Extrait fourni:
B u n d e s v e r w a l t u n g s g e r i c h t T r i b u n a l a d m i n i s t r a t i f f é d é r a l T r i b u n a l e a m m i n i s t r a t i v o f e d e r a l e T r i b u n a l a d m i n i s t r a t i v f e d e r a l
Cour IV D-115/2013
A r r ê t du 4 f é v r i e r 2 0 1 3 Composition
Yanick Felley, juge unique, avec l'approbation d'Emilia Antonioni, juge, Michel Jaccottet, greffier.
Parties
A._______, né le (...), Turquie, représenté par Maître Hüsnü Yilmaz, recourant,
contre
Office fédéral des migrations (ODM), Quellenweg 6, 3003 Berne, autorité inférieure.
Objet
Asile et renvoi ; décision de l'ODM du 30 novembre 2012 / N (...).

Entrées enregistrées

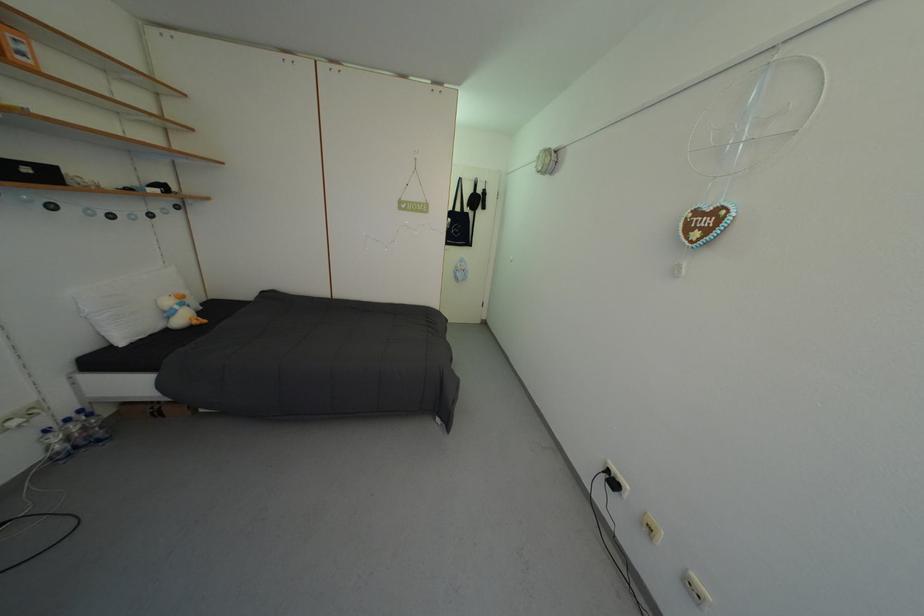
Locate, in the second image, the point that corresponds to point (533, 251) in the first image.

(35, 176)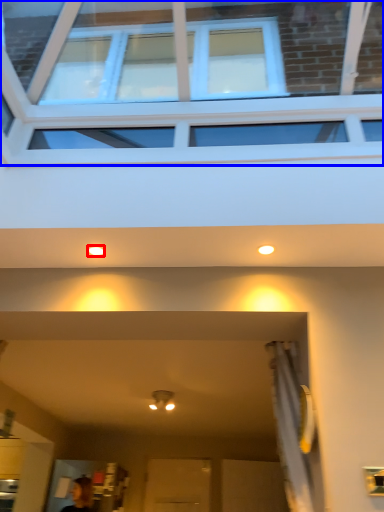
Question: Which object appears farthest to the camera in this image, lighting (highlighted by a red box) or window (highlighted by a blue box)?

Choices:
 (A) lighting
 (B) window

Answer: (A)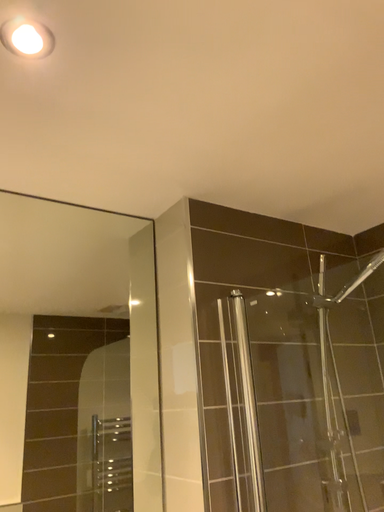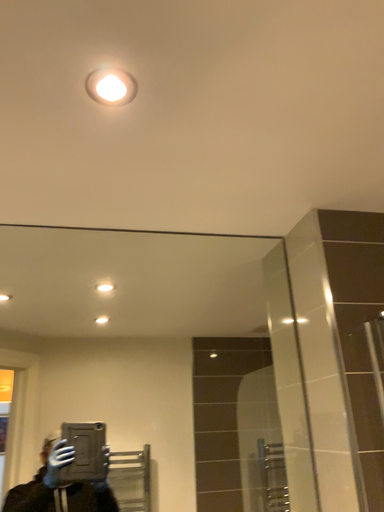
Question: How did the camera likely rotate when shooting the video?

Choices:
 (A) rotated right
 (B) rotated left

Answer: (B)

Consigne:
Recopie le passage de l'arrêt entre « B u n d e s » et « Berne, autorité inférieure. », ces deux bornes comprises, en remplaçant « recourant » par « requérant ».

Réponse finale:
B u n d e s v e r w a l t u n g s g e r i c h t T r i b u n a l a d m i n i s t r a t i f f é d é r a l T r i b u n a l e a m m i n i s t r a t i v o f e d e r a l e T r i b u n a l a d m i n i s t r a t i v f e d e r a l
Cour IV D-115/2013
A r r ê t du 4 f é v r i e r 2 0 1 3 Composition
Yanick Felley, juge unique, avec l'approbation d'Emilia Antonioni, juge, Michel Jaccottet, greffier.
Parties
A._______, né le (...), Turquie, représenté par Maître Hüsnü Yilmaz, requérant,
contre
Office fédéral des migrations (ODM), Quellenweg 6, 3003 Berne, autorité inférieure.